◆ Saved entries
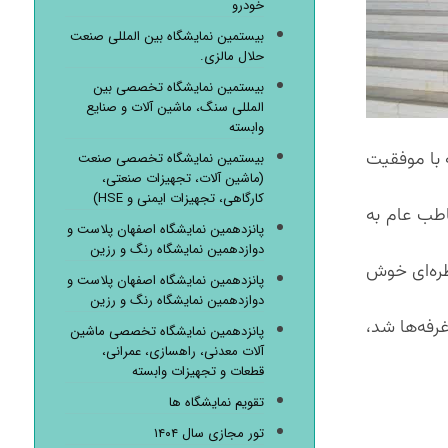
خودرو
بیستمین نمایشگاه بین المللی صنعت
حلال مالزی.
بیستمین نمایشگاه تخصصی بین
المللی سنگ، ماشین آلات و صنایع
وابسته
 تیرماه ۱۴۰۴برگزار شد، شب گذشته با موفقیت
بیستمین نمایشگاه تخصصی صنعت
(ماشین آلات، تجهیزات صنعتی،
کارگاهی، تجهیزات ایمنی و HSE)
اطب عام به
پانزدهمین نمایشگاه اصفهان پلاست و
دوازدهمین نمایشگاه رنگ و رزین
 خاطره‌ای خوش
پانزدهمین نمایشگاه اصفهان پلاست و
دوازدهمین نمایشگاه رنگ و رزین
سل شدن برخی غرفه‌ها شد،
پانزدهمین نمایشگاه تخصصی ماشین
آلات معدنی، راهسازی، عمرانی،
قطعات و تجهیزات وابسته
تقویم نمایشگاه ها
تور مجازی سال ۱۴۰۴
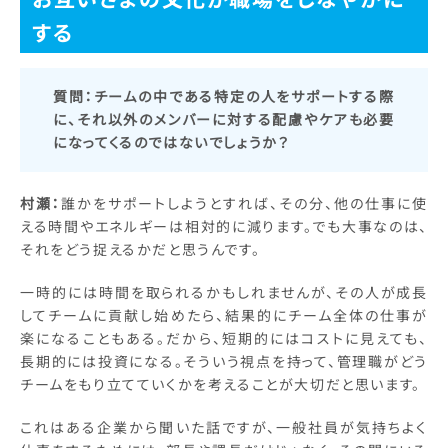
する
質問：
チームの中である特定の人をサポートする際
に、それ以外のメンバーに対する配慮やケアも必要
になってくるのではないでしょうか？
村瀬：
誰かをサポートしようとすれば、その分、他の仕事に使
える時間やエネルギーは相対的に減ります。でも大事なのは、
それをどう捉えるかだと思うんです。
一時的には時間を取られるかもしれませんが、その人が成長
してチームに貢献し始めたら、結果的にチーム全体の仕事が
楽になることもある。だから、短期的にはコストに見えても、
長期的には投資になる。そういう視点を持って、管理職がどう
チームをもり立てていくかを考えることが大切だと思います。
これはある企業から聞いた話ですが、一般社員が気持ちよく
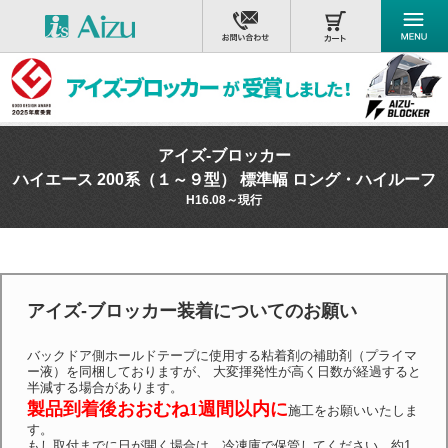
アイズ-ブロッカー
ハイエース 200系（１～９型） 標準幅 ロング・ハイルーフ
H16.08～現行
アイズ-ブロッカー装着についてのお願い
バックドア側ホールドテープに使用する粘着剤の補助剤（プライマ
ー液）を同梱しておりますが、 大変揮発性が高く日数が経過すると
半減する場合があります。
製品到着後おおむね1週間以内に
施工をお願いいたしま
す。
もし取付までに日が開く場合は、冷凍庫で保管してください。約1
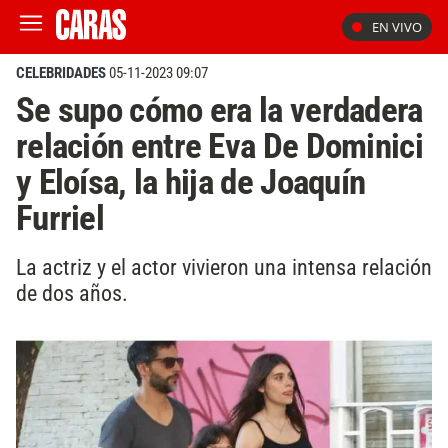
EN VIVO
CELEBRIDADES
05-11-2023 09:07
Se supo cómo era la verdadera
relación entre Eva De Dominici
y Eloísa, la hija de Joaquín
Furriel
La actriz y el actor vivieron una intensa relación
de dos años.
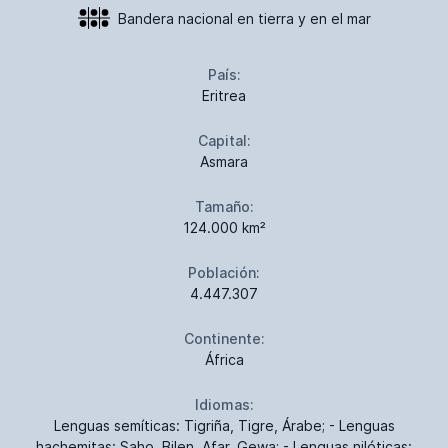
Bandera nacional en tierra y en el mar
País:
Eritrea
Capital:
Asmara
Tamaño:
124.000 km²
Población:
4.447.307
Continente:
África
Idiomas:
Lenguas semíticas: Tigriña, Tigre, Árabe; - Lenguas
hachemitas: Saho, Bilen, Afar, Gewa; - Lenguas nilóticas:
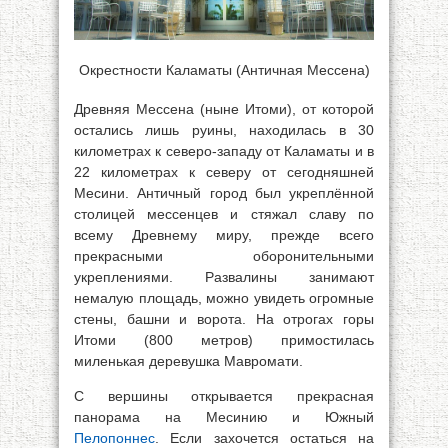
Окрестности Каламаты (Античная Мессена)
Древняя Мессена (ныне Итоми), от которой
остались лишь руины, находилась в 30
километрах к северо-западу от Каламаты и в
22 километрах к северу от сегодняшней
Месини. Античный город был укреплённой
столицей мессенцев и стяжал славу по
всему Древнему миру, прежде всего
прекрасными оборонительными
укреплениями. Развалины занимают
немалую площадь, можно увидеть огромные
стены, башни и ворота. На отрогах горы
Итоми (800 метров) примостилась
миленькая деревушка Мавромати.
С вершины открывается прекрасная
панорама на Месинию и Южный
Пелопоннес
. Если захочется остаться на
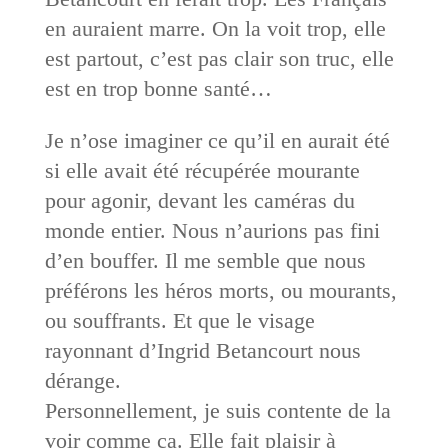
en auraient marre. On la voit trop, elle
est partout, c’est pas clair son truc, elle
est en trop bonne santé…
Je n’ose imaginer ce qu’il en aurait été
si elle avait été récupérée mourante
pour agonir, devant les caméras du
monde entier. Nous n’aurions pas fini
d’en bouffer. Il me semble que nous
préférons les héros morts, ou mourants,
ou souffrants. Et que le visage
rayonnant d’Ingrid Betancourt nous
dérange.
Personnellement, je suis contente de la
voir comme ça. Elle fait plaisir à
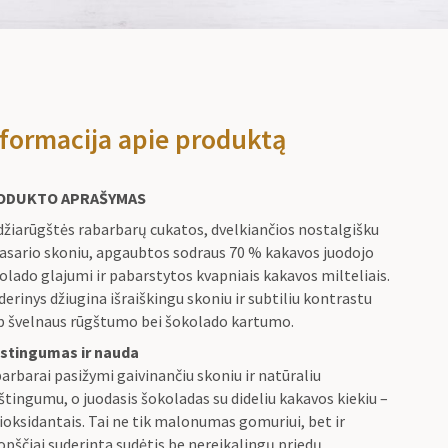
formacija apie produktą
ODUKTO APRAŠYMAS
džiarūgštės rabarbarų cukatos, dvelkiančios nostalgišku
asario skoniu, apgaubtos sodraus 70 % kakavos juodojo
olado glajumi ir pabarstytos kvapniais kakavos milteliais.
 derinys džiugina išraiškingu skoniu ir subtiliu kontrastu
p švelnaus rūgštumo bei šokolado kartumo.
stingumas ir nauda
arbarai pasižymi gaivinančiu skoniu ir natūraliu
štingumu, o juodasis šokoladas su dideliu kakavos kiekiu –
ioksidantais. Tai ne tik malonumas gomuriui, bet ir
opščiai suderinta sudėtis be nereikalingų priedų.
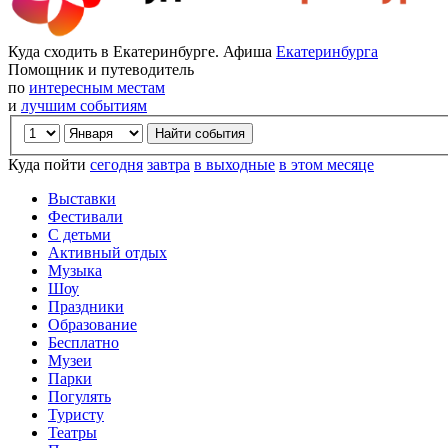
Куда сходить в Екатеринбурге. Афиша
Екатеринбурга
Помощник и путеводитель
по
интересным местам
и
лучшим событиям
Куда пойти
сегодня
завтра
в выходные
в этом месяце
Выставки
Фестивали
С детьми
Активный отдых
Музыка
Шоу
Праздники
Образование
Бесплатно
Музеи
Парки
Погулять
Туристу
Театры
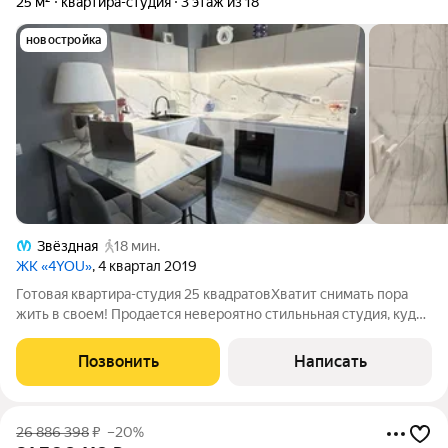
25 м²
квартира-студия
3 этаж из 18
новостройка
Звёздная
18 мин.
ЖК «4YOU»
, 4 квартал 2019
Готовая квартира-студия 25 квадратовХватит снимать пора
жить в своем! Продается невероятно стильньная студия, куда
можно переехать буквально с одним рюкзаком. Это
абсолютный move-in ready. Шикарный ремонт , чтобы вы
Позвонить
Написать
экономили сотни тысяч рублей и
26 886 398
₽
–20%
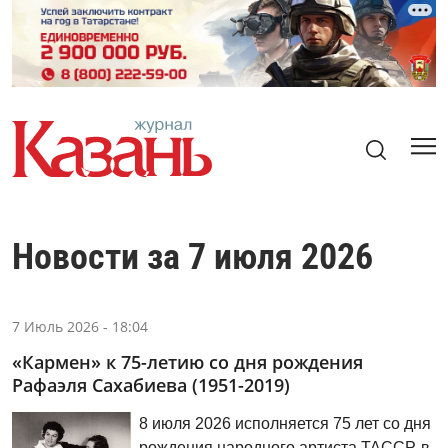
Новости за 7 июля 2026
7 Июль 2026 - 18:04
«Кармен» к 75-летию со дня рождения
Рафаэля Сахабиева (1951-2019)
8 июля 2026 исполняется 75 лет со дня
рождения народного артиста ТАССР, в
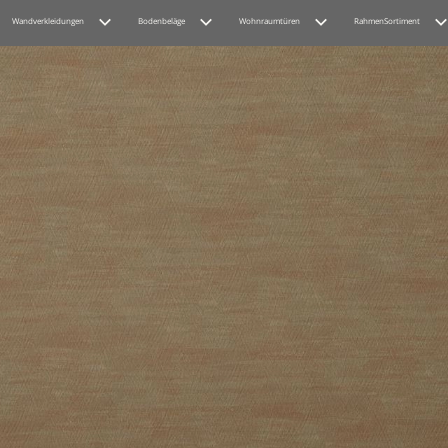
Wandverkleidungen
Bodenbeläge
Wohnraumtüren
RahmenSortiment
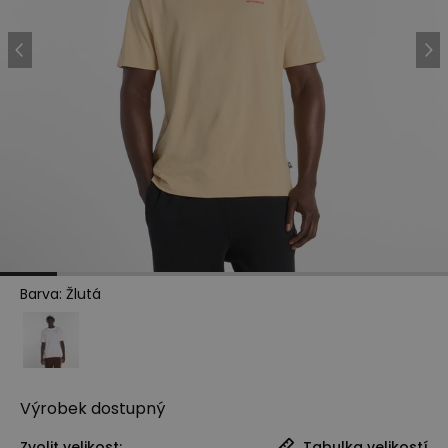
Barva
:
Žlutá
Výrobek
dostupný
Zvolit velikost:
Tabulka velikostí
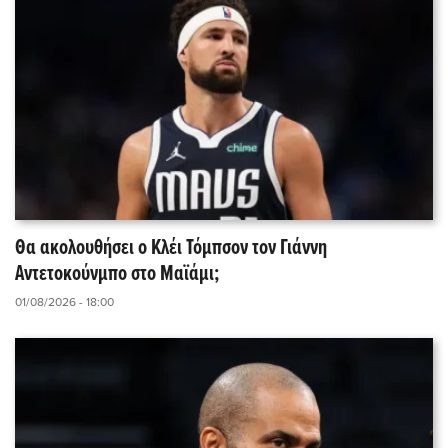
Θα ακολουθήσει ο Κλέι Τόμπσον τον Γιάννη
Αντετοκούνμπο στο Μαϊάμι;
01/08/2026 - 18:00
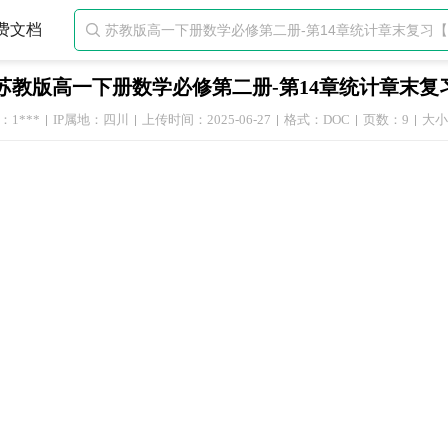
费文档

苏教版高一下册数学必修第二册-第14章统计章末复
1***
IP属地：四川
上传时间：2025-06-27
格式：DOC
页数：9
大小：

◆ To-do item
Gather every line of the entries above that contains the word "بیستمین", treating uppercase and lowercase as different.

◆ Task output
بیستمین نمایشگاه بین المللی صنعت
بیستمین نمایشگاه تخصصی بین
بیستمین نمایشگاه تخصصی صنعت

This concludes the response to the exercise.